Looking at the numbers, Ho saw more than just another member of the growing arsenal of ARV cocktails. Each of the ARVs focuses on thwarting just one of several different steps in HIV's infection process. Ibalizumab works at the critical juncture where the virus meets a healthy CD4 cell — a critical component of the immune system — essentially interposing itself between the two and preventing infection. If ibalizumab was so good at tamping down HIV in AIDS patients who were already infected, then maybe it could be tweaked to prevent AIDS in the first place. In other words, maybe it could become a vaccine — just a whole different kind of vaccine that bypassed the traditional, and frustrating, process of figuring out what the immune system needs to fight HIV. (See pictures of the Red Cross.)
Ho didn't even wait to leave the meeting before phoning his lab with instructions to investigate the literature on ibalizumab. "He was so excited about it," says Yaoxing Huang, who received the call and is now one of the two researchers Ho has diverted to investigating the compound. Barely three years later, that initial enthusiasm has only grown, spreading throughout the labs that occupy two floors at ADARC's Lower East Side facility.
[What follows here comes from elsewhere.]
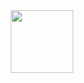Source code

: <div id="header" align="center">
  <img src="https://w.wallha.com/ws/14/YXVaoHWQ.jpg" width="100"/>
</div>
What the ADARC scientists are struggling to achieve is a thorough understanding of how ibalizumab operates and how they can control those machinations. The CD4 cell is a bit like an immunological sentinel, endowed with the ability to recognize snippets of various pathogens, from common influenza to HIV, and mark them for destruction by other cells. Once attached to a CD4, HIV begins an intricate series of steps to gain entry into the cell. Ibalizumab is able to disrupt this intricate molecular choreography by binding to the CD4 and serving as an immunological snare. With the antibody stuck to the CD4 receptor, the virus is physically unable to complete the necessary contortions it must perform to slide into the cell and take over its genetic machinery to pump out more virus.
That's the beautifully elegant scenario that attracted Ho to the antibody, but the problem is that tying up CD4 this way may not be such a good idea. Taking so many of the body's essential defense cells out of commission means the patient may be left vulnerable to any number of other infectious agents — exactly the immunocompromised position that AIDS patients are trying to avoid. That was the fear that Ho's lab members expressed when he broached the idea.
"My initial reaction was, Are you crazy?" recalls Sandy Vasan, a researcher at ADARC who, along with Ho and Huang, is now heading the ibalizumab studies. A clinician who sees patients, Vasan says, "It's really scary to want to put an antibody on CD4. You need CD4." (See "The Year in Health 2009: From A to Z.")
But Ho believes ibalizumab is more agile than that. CD4, it turns out, is like a marina with several docks; HIV berths in one, and ibalizumab in another, leaving the cell free to fight other pathogens. "If CD4's binding site to HIV is with its nose, then this antibody is binding to the back of CD4's neck," Ho says. That means the cell's ability to function as a pathogen troller is not impaired by being coupled to ibalizumab. "There is a solid scientific rationale for what they are attempting to do," says Harvard's Walker.
The lab is now working with monkeys to test whether ibalizumab can head off infection not just with the notoriously weaker lab strains of HIV but also but with naturally circulating strains as well. The idea is to hit the antibody with the most potent HIV around, so if the strategy doesn't work, Ho can shut down the project, before it gets too far along.
Ho is hoping it won't come to that. He is not under any illusion that a successful antibody-based treatment will have the sweeping effect of the polio or measles or smallpox vaccines — essentially wiping out the diseases in treated populations. Instead, an ibalizumab-based therapy will be just one of many weapons against HIV, albeit a very powerful one. "At our first meeting on this, I said I have a strategy that I feel will work," Ho recalls. "It was truly my gut feeling."
It takes more than instinct to make good science, of course, and Ho is keenly aware of that. But like a talented batter, he's hoping that a combination of intuition and technical skill will guide him to make contact. A solid hit would be nice — but Ho is still trying for a home run.